*What is being asked:*
Copy each of the following lines again, keeping every character the same.

Collected data:
:::::

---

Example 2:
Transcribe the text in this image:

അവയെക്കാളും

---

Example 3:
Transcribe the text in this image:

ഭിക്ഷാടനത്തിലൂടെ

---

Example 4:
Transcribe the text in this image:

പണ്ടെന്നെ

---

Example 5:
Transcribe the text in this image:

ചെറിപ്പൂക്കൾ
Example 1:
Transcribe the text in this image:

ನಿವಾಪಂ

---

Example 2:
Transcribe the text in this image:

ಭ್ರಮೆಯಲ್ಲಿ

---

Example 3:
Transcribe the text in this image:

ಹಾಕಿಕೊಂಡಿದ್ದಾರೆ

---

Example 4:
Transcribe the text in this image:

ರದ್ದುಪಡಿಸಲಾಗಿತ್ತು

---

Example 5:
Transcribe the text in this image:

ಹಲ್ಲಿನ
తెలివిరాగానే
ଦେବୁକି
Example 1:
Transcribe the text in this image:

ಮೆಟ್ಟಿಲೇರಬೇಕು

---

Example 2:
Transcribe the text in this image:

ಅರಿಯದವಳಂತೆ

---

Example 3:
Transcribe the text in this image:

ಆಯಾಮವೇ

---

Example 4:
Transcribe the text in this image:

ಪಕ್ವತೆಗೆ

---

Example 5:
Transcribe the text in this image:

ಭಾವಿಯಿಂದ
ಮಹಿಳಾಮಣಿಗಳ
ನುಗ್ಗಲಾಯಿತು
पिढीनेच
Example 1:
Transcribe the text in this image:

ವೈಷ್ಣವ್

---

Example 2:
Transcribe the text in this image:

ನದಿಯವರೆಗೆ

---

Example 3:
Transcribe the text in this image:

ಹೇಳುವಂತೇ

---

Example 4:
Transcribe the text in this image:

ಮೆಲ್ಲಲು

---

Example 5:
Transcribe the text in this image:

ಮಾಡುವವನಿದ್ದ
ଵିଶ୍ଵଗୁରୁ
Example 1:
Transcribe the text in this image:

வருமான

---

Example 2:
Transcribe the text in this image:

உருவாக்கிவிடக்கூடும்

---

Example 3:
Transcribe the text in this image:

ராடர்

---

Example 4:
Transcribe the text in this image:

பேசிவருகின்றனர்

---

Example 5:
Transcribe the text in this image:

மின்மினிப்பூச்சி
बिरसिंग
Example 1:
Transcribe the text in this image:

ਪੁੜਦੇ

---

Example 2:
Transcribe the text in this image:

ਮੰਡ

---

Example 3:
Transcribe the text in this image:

:::::

*Output for this task:*
---

Example 2:
Transcribe the text in this image:

അവയെക്കാളും

---

Example 3:
Transcribe the text in this image:

ഭിക്ഷാടനത്തിലൂടെ

---

Example 4:
Transcribe the text in this image:

പണ്ടെന്നെ

---

Example 5:
Transcribe the text in this image:

ചെറിപ്പൂക്കൾ
Example 1:
Transcribe the text in this image:

ನಿವಾಪಂ

---

Example 2:
Transcribe the text in this image:

ಭ್ರಮೆಯಲ್ಲಿ

---

Example 3:
Transcribe the text in this image:

ಹಾಕಿಕೊಂಡಿದ್ದಾರೆ

---

Example 4:
Transcribe the text in this image:

ರದ್ದುಪಡಿಸಲಾಗಿತ್ತು

---

Example 5:
Transcribe the text in this image:

ಹಲ್ಲಿನ
తెలివిరాగానే
ଦେବୁକି
Example 1:
Transcribe the text in this image:

ಮೆಟ್ಟಿಲೇರಬೇಕು

---

Example 2:
Transcribe the text in this image:

ಅರಿಯದವಳಂತೆ

---

Example 3:
Transcribe the text in this image:

ಆಯಾಮವೇ

---

Example 4:
Transcribe the text in this image:

ಪಕ್ವತೆಗೆ

---

Example 5:
Transcribe the text in this image:

ಭಾವಿಯಿಂದ
ಮಹಿಳಾಮಣಿಗಳ
ನುಗ್ಗಲಾಯಿತು
पिढीनेच
Example 1:
Transcribe the text in this image:

ವೈಷ್ಣವ್

---

Example 2:
Transcribe the text in this image:

ನದಿಯವರೆಗೆ

---

Example 3:
Transcribe the text in this image:

ಹೇಳುವಂತೇ

---

Example 4:
Transcribe the text in this image:

ಮೆಲ್ಲಲು

---

Example 5:
Transcribe the text in this image:

ಮಾಡುವವನಿದ್ದ
ଵିଶ୍ଵଗୁରୁ
Example 1:
Transcribe the text in this image:

வருமான

---

Example 2:
Transcribe the text in this image:

உருவாக்கிவிடக்கூடும்

---

Example 3:
Transcribe the text in this image:

ராடர்

---

Example 4:
Transcribe the text in this image:

பேசிவருகின்றனர்

---

Example 5:
Transcribe the text in this image:

மின்மினிப்பூச்சி
बिरसिंग
Example 1:
Transcribe the text in this image:

ਪੁੜਦੇ

---

Example 2:
Transcribe the text in this image:

ਮੰਡ

---

Example 3:
Transcribe the text in this image:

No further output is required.